# WHAT TO PRODUCE:
Could you repeat word for word the lines of the listing, starting at the line that contains "violations requiring justification." and ending with the listing's last line, including both?

─── INPUT FOR THIS TASK

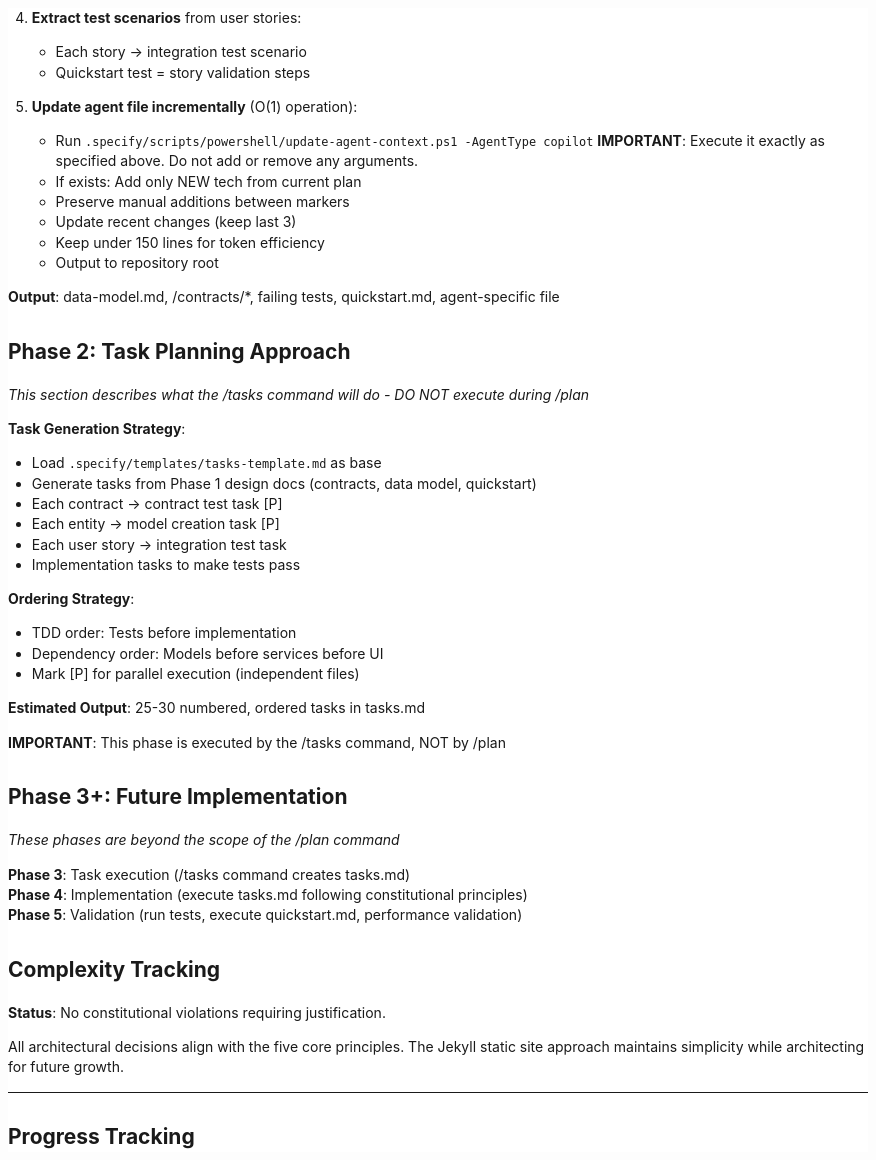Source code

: 4. **Extract test scenarios** from user stories:
   - Each story → integration test scenario
   - Quickstart test = story validation steps

5. **Update agent file incrementally** (O(1) operation):
   - Run `.specify/scripts/powershell/update-agent-context.ps1 -AgentType copilot`
     **IMPORTANT**: Execute it exactly as specified above. Do not add or remove any arguments.
   - If exists: Add only NEW tech from current plan
   - Preserve manual additions between markers
   - Update recent changes (keep last 3)
   - Keep under 150 lines for token efficiency
   - Output to repository root

**Output**: data-model.md, /contracts/*, failing tests, quickstart.md, agent-specific file

## Phase 2: Task Planning Approach
*This section describes what the /tasks command will do - DO NOT execute during /plan*

**Task Generation Strategy**:
- Load `.specify/templates/tasks-template.md` as base
- Generate tasks from Phase 1 design docs (contracts, data model, quickstart)
- Each contract → contract test task [P]
- Each entity → model creation task [P] 
- Each user story → integration test task
- Implementation tasks to make tests pass

**Ordering Strategy**:
- TDD order: Tests before implementation 
- Dependency order: Models before services before UI
- Mark [P] for parallel execution (independent files)

**Estimated Output**: 25-30 numbered, ordered tasks in tasks.md

**IMPORTANT**: This phase is executed by the /tasks command, NOT by /plan

## Phase 3+: Future Implementation
*These phases are beyond the scope of the /plan command*

**Phase 3**: Task execution (/tasks command creates tasks.md)  
**Phase 4**: Implementation (execute tasks.md following constitutional principles)  
**Phase 5**: Validation (run tests, execute quickstart.md, performance validation)

## Complexity Tracking

**Status**: No constitutional violations requiring justification.

All architectural decisions align with the five core principles. The Jekyll static site approach maintains simplicity while architecting for future growth.

---

## Progress Tracking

──────

# ANSWER:
**Status**: No constitutional violations requiring justification.

All architectural decisions align with the five core principles. The Jekyll static site approach maintains simplicity while architecting for future growth.

---

## Progress Tracking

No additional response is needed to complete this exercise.